**What is being asked**
Print each entry below line for line, keeping every word, number, and symbol unchanged and in its original order.
---------------
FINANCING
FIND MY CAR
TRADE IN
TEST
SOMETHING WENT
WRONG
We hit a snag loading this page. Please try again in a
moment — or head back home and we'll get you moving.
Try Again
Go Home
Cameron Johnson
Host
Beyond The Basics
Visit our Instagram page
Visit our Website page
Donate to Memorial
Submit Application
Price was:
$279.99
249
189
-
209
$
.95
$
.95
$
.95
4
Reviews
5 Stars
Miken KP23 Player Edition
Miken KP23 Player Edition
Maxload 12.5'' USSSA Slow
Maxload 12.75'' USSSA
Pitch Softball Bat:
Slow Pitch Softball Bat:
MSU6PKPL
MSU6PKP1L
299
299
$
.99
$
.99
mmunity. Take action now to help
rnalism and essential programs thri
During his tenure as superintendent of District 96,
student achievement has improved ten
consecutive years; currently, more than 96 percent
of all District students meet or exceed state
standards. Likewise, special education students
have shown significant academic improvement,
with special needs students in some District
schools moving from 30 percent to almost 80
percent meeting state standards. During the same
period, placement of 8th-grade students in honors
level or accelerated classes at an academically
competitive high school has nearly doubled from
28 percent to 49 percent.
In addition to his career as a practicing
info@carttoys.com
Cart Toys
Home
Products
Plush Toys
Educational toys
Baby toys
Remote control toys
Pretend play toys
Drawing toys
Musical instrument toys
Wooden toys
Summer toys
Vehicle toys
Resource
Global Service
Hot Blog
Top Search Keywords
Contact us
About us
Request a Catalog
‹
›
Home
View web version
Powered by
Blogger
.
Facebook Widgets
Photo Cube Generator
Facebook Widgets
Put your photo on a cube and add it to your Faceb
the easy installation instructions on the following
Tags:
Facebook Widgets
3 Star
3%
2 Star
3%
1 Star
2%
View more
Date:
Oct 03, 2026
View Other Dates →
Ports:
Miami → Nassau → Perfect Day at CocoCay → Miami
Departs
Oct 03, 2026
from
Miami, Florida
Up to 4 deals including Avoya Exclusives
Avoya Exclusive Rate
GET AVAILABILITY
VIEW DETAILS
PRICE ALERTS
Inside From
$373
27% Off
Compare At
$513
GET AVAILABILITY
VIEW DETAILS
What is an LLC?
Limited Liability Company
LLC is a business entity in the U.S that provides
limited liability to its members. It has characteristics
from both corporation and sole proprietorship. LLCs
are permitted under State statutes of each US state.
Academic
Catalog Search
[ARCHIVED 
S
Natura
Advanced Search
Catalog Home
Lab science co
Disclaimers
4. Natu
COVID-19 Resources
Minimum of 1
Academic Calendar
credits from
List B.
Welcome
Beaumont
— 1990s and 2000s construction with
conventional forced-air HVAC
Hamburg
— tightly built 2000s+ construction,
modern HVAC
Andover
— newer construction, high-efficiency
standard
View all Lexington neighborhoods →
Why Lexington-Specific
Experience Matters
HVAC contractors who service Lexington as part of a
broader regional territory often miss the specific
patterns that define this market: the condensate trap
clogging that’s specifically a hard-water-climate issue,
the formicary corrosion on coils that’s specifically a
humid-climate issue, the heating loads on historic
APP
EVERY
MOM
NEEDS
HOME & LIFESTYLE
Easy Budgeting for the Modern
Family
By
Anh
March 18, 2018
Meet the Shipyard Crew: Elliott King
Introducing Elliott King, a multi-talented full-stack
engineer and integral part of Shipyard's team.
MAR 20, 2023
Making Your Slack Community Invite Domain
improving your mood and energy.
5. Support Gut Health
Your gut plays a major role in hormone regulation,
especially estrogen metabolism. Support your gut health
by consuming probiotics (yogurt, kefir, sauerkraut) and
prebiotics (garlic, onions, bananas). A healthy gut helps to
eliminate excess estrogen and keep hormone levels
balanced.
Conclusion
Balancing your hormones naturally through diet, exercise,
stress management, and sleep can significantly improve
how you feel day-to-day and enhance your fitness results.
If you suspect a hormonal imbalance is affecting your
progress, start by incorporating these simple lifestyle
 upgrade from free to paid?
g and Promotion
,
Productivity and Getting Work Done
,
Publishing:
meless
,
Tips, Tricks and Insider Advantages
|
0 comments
---------------
**Task result**
FINANCING
FIND MY CAR
TRADE IN
TEST
SOMETHING WENT
WRONG
We hit a snag loading this page. Please try again in a
moment — or head back home and we'll get you moving.
Try Again
Go Home
Cameron Johnson
Host
Beyond The Basics
Visit our Instagram page
Visit our Website page
Donate to Memorial
Submit Application
Price was:
$279.99
249
189
-
209
$
.95
$
.95
$
.95
4
Reviews
5 Stars
Miken KP23 Player Edition
Miken KP23 Player Edition
Maxload 12.5'' USSSA Slow
Maxload 12.75'' USSSA
Pitch Softball Bat:
Slow Pitch Softball Bat:
MSU6PKPL
MSU6PKP1L
299
299
$
.99
$
.99
mmunity. Take action now to help
rnalism and essential programs thri
During his tenure as superintendent of District 96,
student achievement has improved ten
consecutive years; currently, more than 96 percent
of all District students meet or exceed state
standards. Likewise, special education students
have shown significant academic improvement,
with special needs students in some District
schools moving from 30 percent to almost 80
percent meeting state standards. During the same
period, placement of 8th-grade students in honors
level or accelerated classes at an academically
competitive high school has nearly doubled from
28 percent to 49 percent.
In addition to his career as a practicing
info@carttoys.com
Cart Toys
Home
Products
Plush Toys
Educational toys
Baby toys
Remote control toys
Pretend play toys
Drawing toys
Musical instrument toys
Wooden toys
Summer toys
Vehicle toys
Resource
Global Service
Hot Blog
Top Search Keywords
Contact us
About us
Request a Catalog
‹
›
Home
View web version
Powered by
Blogger
.
Facebook Widgets
Photo Cube Generator
Facebook Widgets
Put your photo on a cube and add it to your Faceb
the easy installation instructions on the following
Tags:
Facebook Widgets
3 Star
3%
2 Star
3%
1 Star
2%
View more
Date:
Oct 03, 2026
View Other Dates →
Ports:
Miami → Nassau → Perfect Day at CocoCay → Miami
Departs
Oct 03, 2026
from
Miami, Florida
Up to 4 deals including Avoya Exclusives
Avoya Exclusive Rate
GET AVAILABILITY
VIEW DETAILS
PRICE ALERTS
Inside From
$373
27% Off
Compare At
$513
GET AVAILABILITY
VIEW DETAILS
What is an LLC?
Limited Liability Company
LLC is a business entity in the U.S that provides
limited liability to its members. It has characteristics
from both corporation and sole proprietorship. LLCs
are permitted under State statutes of each US state.
Academic
Catalog Search
[ARCHIVED 
S
Natura
Advanced Search
Catalog Home
Lab science co
Disclaimers
4. Natu
COVID-19 Resources
Minimum of 1
Academic Calendar
credits from
List B.
Welcome
Beaumont
— 1990s and 2000s construction with
conventional forced-air HVAC
Hamburg
— tightly built 2000s+ construction,
modern HVAC
Andover
— newer construction, high-efficiency
standard
View all Lexington neighborhoods →
Why Lexington-Specific
Experience Matters
HVAC contractors who service Lexington as part of a
broader regional territory often miss the specific
patterns that define this market: the condensate trap
clogging that’s specifically a hard-water-climate issue,
the formicary corrosion on coils that’s specifically a
humid-climate issue, the heating loads on historic
APP
EVERY
MOM
NEEDS
HOME & LIFESTYLE
Easy Budgeting for the Modern
Family
By
Anh
March 18, 2018
Meet the Shipyard Crew: Elliott King
Introducing Elliott King, a multi-talented full-stack
engineer and integral part of Shipyard's team.
MAR 20, 2023
Making Your Slack Community Invite Domain
improving your mood and energy.
5. Support Gut Health
Your gut plays a major role in hormone regulation,
especially estrogen metabolism. Support your gut health
by consuming probiotics (yogurt, kefir, sauerkraut) and
prebiotics (garlic, onions, bananas). A healthy gut helps to
eliminate excess estrogen and keep hormone levels
balanced.
Conclusion
Balancing your hormones naturally through diet, exercise,
stress management, and sleep can significantly improve
how you feel day-to-day and enhance your fitness results.
If you suspect a hormonal imbalance is affecting your
progress, start by incorporating these simple lifestyle
 upgrade from free to paid?
g and Promotion
,
Productivity and Getting Work Done
,
Publishing:
meless
,
Tips, Tricks and Insider Advantages
|
0 comments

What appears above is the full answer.